Anne Frank Lives

Enter the name “Anne Frank” in Google News. The results will surprise you. Over 5,000 entries are listed; 5662, to be precise,  if you look at the stories under ‘Anne Frank’ of Pakistan still critical, in CanIndia, the Canadian-Indian community paper. For a fifteen-year-old Jewish girl, who died in Bergen-Belsen in 1945, that’s a lot of  press. How do we explain it? These aren’t just archival listings. This is hard news.
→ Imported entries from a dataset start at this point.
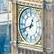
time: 12:41
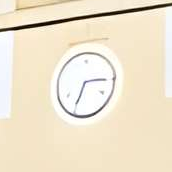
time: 6:14
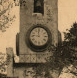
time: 11:46
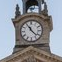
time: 11:22
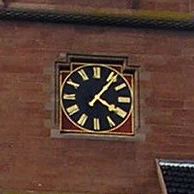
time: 4:06
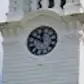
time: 11:49
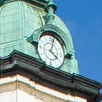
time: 4:02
Scrolling down the first page of citations, article titles such as Our Anne Frank, the previously mentioned “‘Anne Frank’ of Pakistan,” a similarly-titled Pakistan’s Anne Frank? and Letter: Pakistan’s Anne Frank, set the geographic tone. Referring to the attempted assassination of Malala Yousafzai, a fourteen-year-old Pakistani diarist, shot by the Taliban for advocating education rights for girls, the figure of Anne Frank has been remade in South Asian fashion, as a victim of fundamentalism, instead of the Nazis.

As though to explain the comparison (the sequencing certainly lends itself to this reading) an article bearing the title, Why Anne Frank Speaks to Our Hearts, in The Virginian-Pilot, speaks to an entirely different set of concerns. Frank was obsessed with celebrities, “tennis, bike riding and ice cream cones,” and loved being with her grandparents.  We identify with her because she is like a middle class American suburbanite, not because Frank is a persecuted minority, in hiding. Fascism and the Holocaust couldn’t be further away.
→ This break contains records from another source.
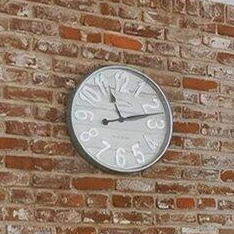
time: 11:12
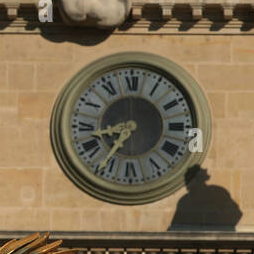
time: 8:36
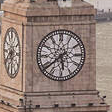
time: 5:38
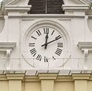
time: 12:10
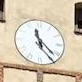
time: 11:22
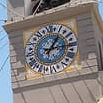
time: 1:13
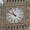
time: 10:50
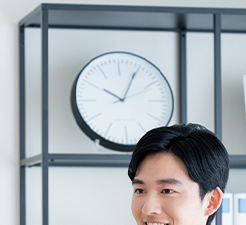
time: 10:04
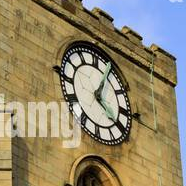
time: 4:04
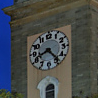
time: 8:23
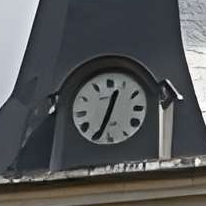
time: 12:34
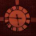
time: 5:45
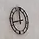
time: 11:42
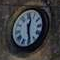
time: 12:28
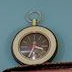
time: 3:34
The contrast in explanations is of course telling. We either value Frank’s memory because she died trying to live her life in freedom, or because she was the exemplary ‘good girl’ we all try to be. (Frank just happened to die in a death camp, rather than OD on sweets at the mall.) I prefer the Pakistani remix. As ready-made as Malala Yousafzai’s story is for Western neocons wailing about Islamo-fascism, the difficulties that women have to face, in many religious environments (including in the West) are real.
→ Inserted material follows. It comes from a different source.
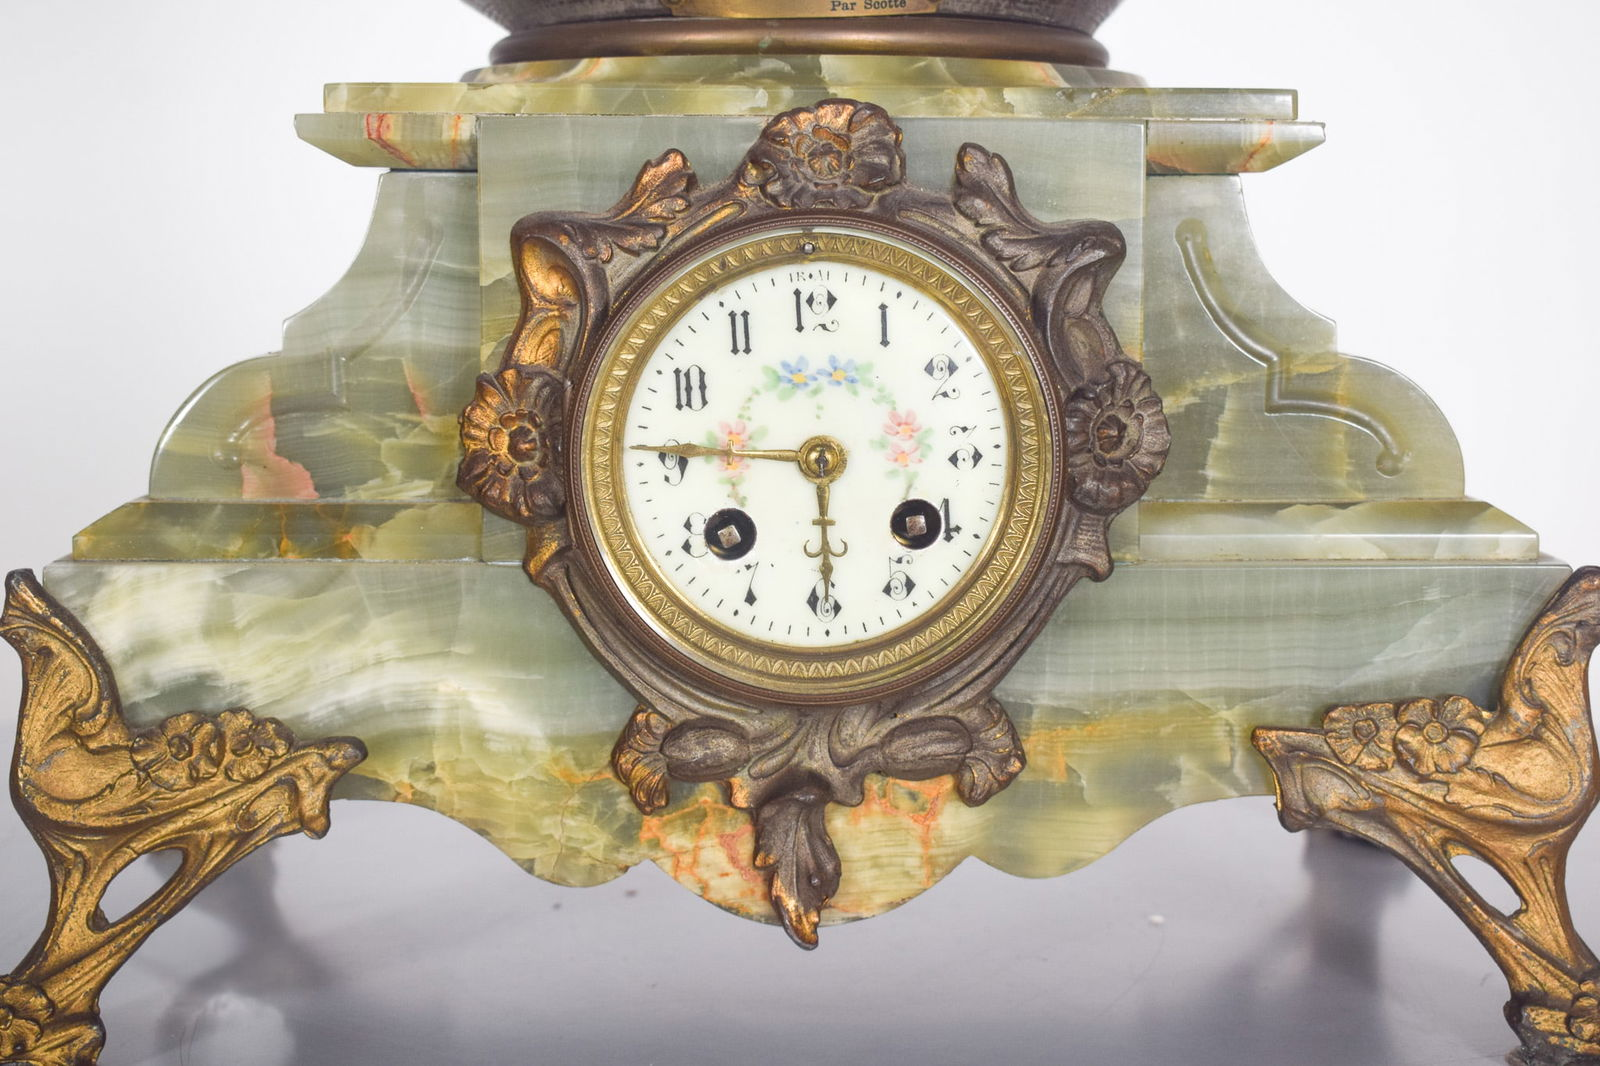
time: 5:45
Seeing this mural, which depicts the famous figure of a Jewish girl, wearing a yellow star (often thought of as Anne Frank) here in Turin, does much to encourage such seriousness. Especially in a city so visually marked by its former Jewish population, by local architecture, and public artwork, like this. I’d wager, being Europe, there was something far more relevant being explored here. Something that, for example, Americans and Pakistanis might have in common.